=== Begin Enclosure ===

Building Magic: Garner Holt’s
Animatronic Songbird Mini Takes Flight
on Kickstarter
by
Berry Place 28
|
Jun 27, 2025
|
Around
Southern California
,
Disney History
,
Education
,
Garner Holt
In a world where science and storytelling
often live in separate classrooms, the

=== End Enclosure ===

### YOUR INSTRUCTIONS
Pull out each line of the data above that contains the word "Holt". Case counts.

### EXERCISE ANSWER
Building Magic: Garner Holt’s
Garner Holt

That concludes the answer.